## Problem requirements
In the listing below, find every line with the string "middle" and pull it out.

## Recorded information

--- START ---

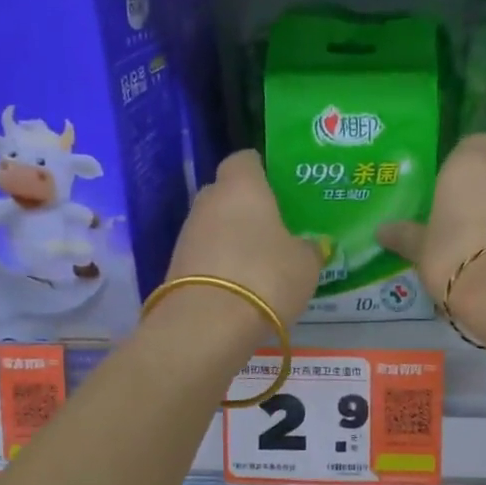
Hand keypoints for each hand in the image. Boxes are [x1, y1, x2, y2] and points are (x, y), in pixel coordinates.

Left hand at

--- END ---
--- START ---

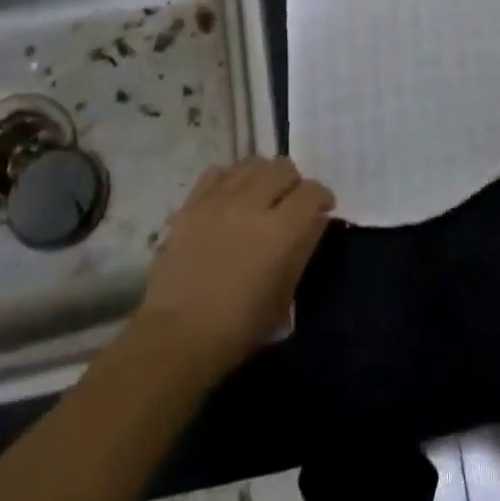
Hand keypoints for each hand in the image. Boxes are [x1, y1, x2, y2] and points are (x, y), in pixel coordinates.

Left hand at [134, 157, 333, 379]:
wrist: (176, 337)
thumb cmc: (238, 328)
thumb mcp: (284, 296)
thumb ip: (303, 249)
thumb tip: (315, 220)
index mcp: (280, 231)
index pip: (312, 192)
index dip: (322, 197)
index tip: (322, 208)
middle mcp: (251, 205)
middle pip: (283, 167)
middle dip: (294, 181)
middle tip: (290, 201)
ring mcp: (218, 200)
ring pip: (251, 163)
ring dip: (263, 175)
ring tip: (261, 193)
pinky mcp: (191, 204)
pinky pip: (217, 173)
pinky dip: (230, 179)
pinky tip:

--- END ---

## Task response
middle mcp: (251, 205)
middle pip: (283, 167)
middle dip: (294, 181)
middle tip: (290, 201)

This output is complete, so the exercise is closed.